[Stored data entries]
*** Begin section ***
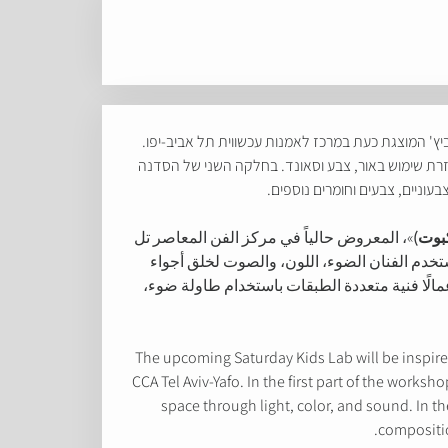
יץ' המוצגת כעת במרכז לאמנות עכשווית תל אביב-יפו.
עזרת שימוש באור, צבע וסאונד. בחלקה השני של הסדנה
וניים, צבעים וחומרים נוספים.
كبوت)
»، المعروض حالياً في مركز الفن المعاصر تل
دم الفنان الضوء، اللون، والصوت لخلق أجواء
ا فنية متعددة الطبقات باستخدام طاولة ضوء،
The upcoming Saturday Kids Lab will be inspire
CCA Tel Aviv-Yafo. In the first part of the works
space through light, color, and sound. In th
compositio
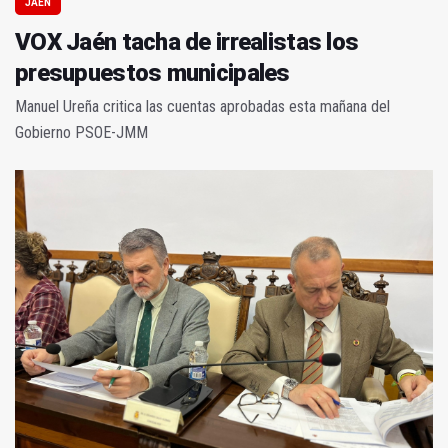
JAÉN
VOX Jaén tacha de irrealistas los
presupuestos municipales
Manuel Ureña critica las cuentas aprobadas esta mañana del
Gobierno PSOE-JMM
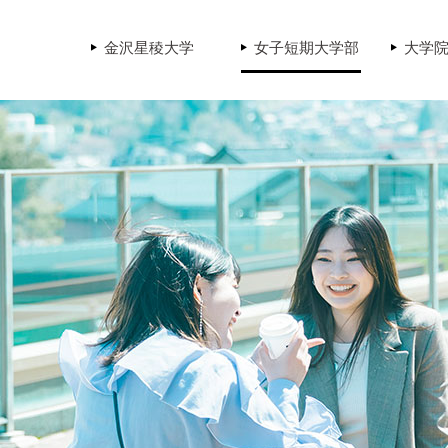
金沢星稜大学
女子短期大学部
大学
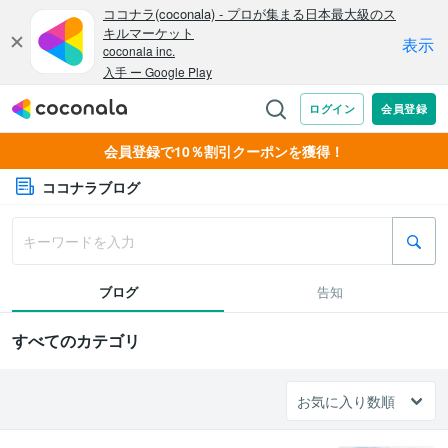
会員登録で10％割引クーポンを獲得！
ココナラブログ
ブログ
告知
すべてのカテゴリ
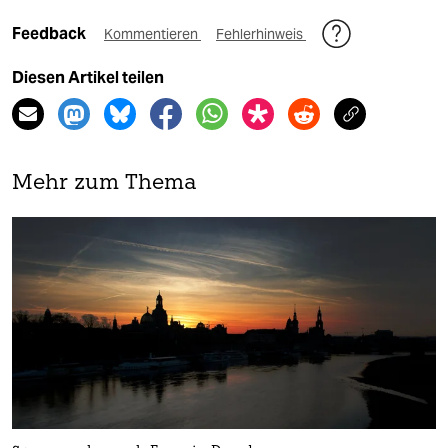
Feedback
Kommentieren
Fehlerhinweis
Diesen Artikel teilen
Mehr zum Thema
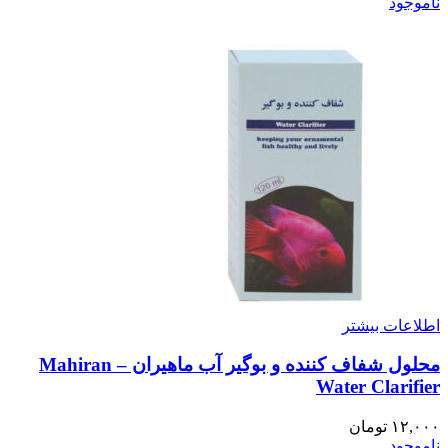
ناموجود
اطلاعات بیشتر
محلول شفاف کننده و بوگیر آب ماهیران – Mahiran
Water Clarifier
۱۲,۰۰۰
تومان
ناموجود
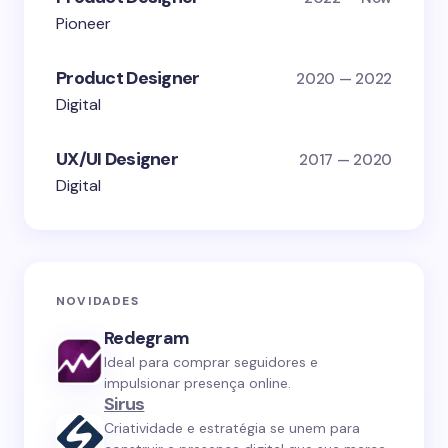
Pioneer
Product Designer
2020 — 2022
Digital
UX/UI Designer
2017 — 2020
Digital
NOVIDADES
Redegram
Ideal para comprar seguidores e
impulsionar presença online.
Sirus
Criatividade e estratégia se unem para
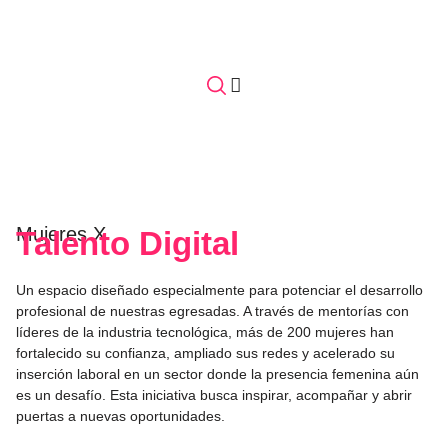
Mujeres X
Talento Digital
Un espacio diseñado especialmente para potenciar el desarrollo
profesional de nuestras egresadas. A través de mentorías con
líderes de la industria tecnológica, más de 200 mujeres han
fortalecido su confianza, ampliado sus redes y acelerado su
inserción laboral en un sector donde la presencia femenina aún
es un desafío. Esta iniciativa busca inspirar, acompañar y abrir
puertas a nuevas oportunidades.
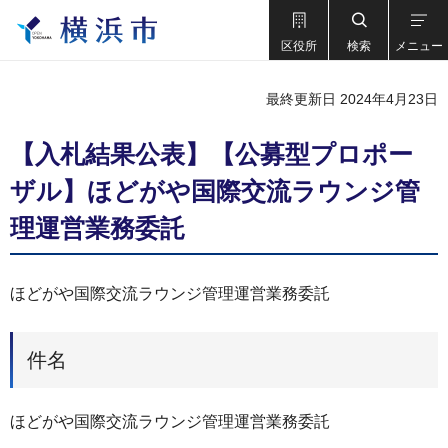
区役所
検索
メニュー
最終更新日 2024年4月23日
【入札結果公表】【公募型プロポー
ザル】ほどがや国際交流ラウンジ管
理運営業務委託
ほどがや国際交流ラウンジ管理運営業務委託
件名
ほどがや国際交流ラウンジ管理運営業務委託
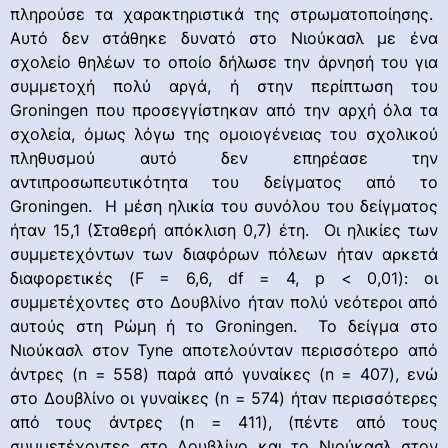
πληρούσε τα χαρακτηριστικά της στρωματοποίησης.
Αυτό δεν στάθηκε δυνατό στο Νιούκασλ με ένα
σχολείο θηλέων το οποίο δήλωσε την άρνησή του για
συμμετοχή πολύ αργά, ή στην περίπτωση του
Groningen που προσεγγίστηκαν από την αρχή όλα τα
σχολεία, όμως λόγω της ομοιογένειας του σχολικού
πληθυσμού αυτό δεν επηρέασε την
αντιπροσωπευτικότητα του δείγματος από το
Groningen. Η μέση ηλικία του συνόλου του δείγματος
ήταν 15,1 (Σταθερή απόκλιση 0,7) έτη. Οι ηλικίες των
συμμετεχόντων των διαφόρων πόλεων ήταν αρκετά
διαφορετικές (F = 6,6, df = 4, p < 0,01): οι
συμμετέχοντες στο Δουβλίνο ήταν πολύ νεότεροι από
αυτούς στη Ρώμη ή το Groningen. Το δείγμα στο
Νιούκασλ στον Tyne αποτελούνταν περισσότερο από
άντρες (n = 558) παρά από γυναίκες (n = 407), ενώ
στο Δουβλίνο οι γυναίκες (n = 574) ήταν περισσότερες
από τους άντρες (n = 411), (πέντε από τους
συμμετέχοντες στο Δουβλίνο και το Νιούκασλ στον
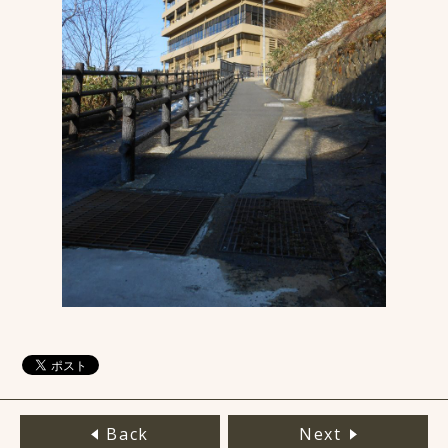
Back
Next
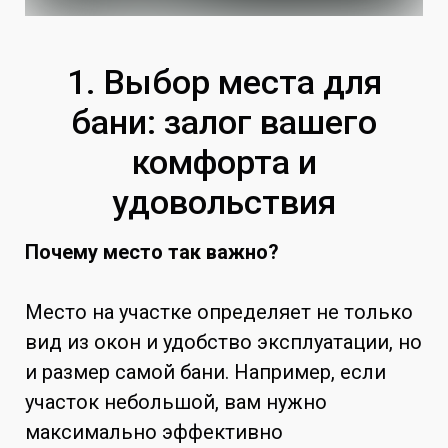
1. Выбор места для
бани: залог вашего
комфорта и
удовольствия
Почему место так важно?
Место на участке определяет не только
вид из окон и удобство эксплуатации, но
и размер самой бани. Например, если
участок небольшой, вам нужно
максимально эффективно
*** End section ***
When copying, output the data exactly and leave out the pictures.

**Output for this task:**
יץ' המוצגת כעת במרכז לאמנות עכשווית תל אביב-יפו.
עזרת שימוש באור, צבע וסאונד. בחלקה השני של הסדנה
וניים, צבעים וחומרים נוספים.
كبوت)
»، المعروض حالياً في مركز الفن المعاصر تل
دم الفنان الضوء، اللون، والصوت لخلق أجواء
ا فنية متعددة الطبقات باستخدام طاولة ضوء،
The upcoming Saturday Kids Lab will be inspire
CCA Tel Aviv-Yafo. In the first part of the works
space through light, color, and sound. In th
compositio
JAÉN
VOX Jaén tacha de irrealistas los
presupuestos municipales
Manuel Ureña critica las cuentas aprobadas esta mañana del
Gobierno PSOE-JMM
金沢星稜大学
女子短期大学部
大学
会員登録で10％割引クーポンを獲得！
ココナラブログ
ブログ
告知
すべてのカテゴリ
Feedback
Kommentieren
Fehlerhinweis
Diesen Artikel teilen
Mehr zum Thema
ناموجود
اطلاعات بیشتر
محلول شفاف کننده و بوگیر آب ماهیران – Mahiran
Water Clarifier
۱۲,۰۰۰
تومان
ناموجود
Pioneer
Product Designer
2020 — 2022
Digital
UX/UI Designer
2017 — 2020
Digital
NOVIDADES
Redegram
Ideal para comprar seguidores e
impulsionar presença online.
Sirus
Criatividade e estratégia se unem para
Mujeres X
Talento Digital
Un espacio diseñado especialmente para potenciar el desarrollo
profesional de nuestras egresadas. A través de mentorías con
líderes de la industria tecnológica, más de 200 mujeres han
fortalecido su confianza, ampliado sus redes y acelerado su
inserción laboral en un sector donde la presencia femenina aún
es un desafío. Esta iniciativa busca inspirar, acompañar y abrir
puertas a nuevas oportunidades.
区役所
検索
メニュー
最終更新日 2024年4月23日
【入札結果公表】【公募型プロポー
ザル】ほどがや国際交流ラウンジ管
理運営業務委託
ほどがや国際交流ラウンジ管理運営業務委託
件名
ほどがや国際交流ラウンジ管理運営業務委託
πληρούσε τα χαρακτηριστικά της στρωματοποίησης.
Αυτό δεν στάθηκε δυνατό στο Νιούκασλ με ένα
σχολείο θηλέων το οποίο δήλωσε την άρνησή του για
συμμετοχή πολύ αργά, ή στην περίπτωση του
Groningen που προσεγγίστηκαν από την αρχή όλα τα
σχολεία, όμως λόγω της ομοιογένειας του σχολικού
πληθυσμού αυτό δεν επηρέασε την
αντιπροσωπευτικότητα του δείγματος από το
Groningen. Η μέση ηλικία του συνόλου του δείγματος
ήταν 15,1 (Σταθερή απόκλιση 0,7) έτη. Οι ηλικίες των
συμμετεχόντων των διαφόρων πόλεων ήταν αρκετά
διαφορετικές (F = 6,6, df = 4, p < 0,01): οι
συμμετέχοντες στο Δουβλίνο ήταν πολύ νεότεροι από
αυτούς στη Ρώμη ή το Groningen. Το δείγμα στο
Νιούκασλ στον Tyne αποτελούνταν περισσότερο από
άντρες (n = 558) παρά από γυναίκες (n = 407), ενώ
στο Δουβλίνο οι γυναίκες (n = 574) ήταν περισσότερες
από τους άντρες (n = 411), (πέντε από τους
συμμετέχοντες στο Δουβλίνο και το Νιούκασλ στον
Back
Next
1. Выбор места для
бани: залог вашего
комфорта и
удовольствия
Почему место так важно?
Место на участке определяет не только
вид из окон и удобство эксплуатации, но
и размер самой бани. Например, если
участок небольшой, вам нужно
максимально эффективно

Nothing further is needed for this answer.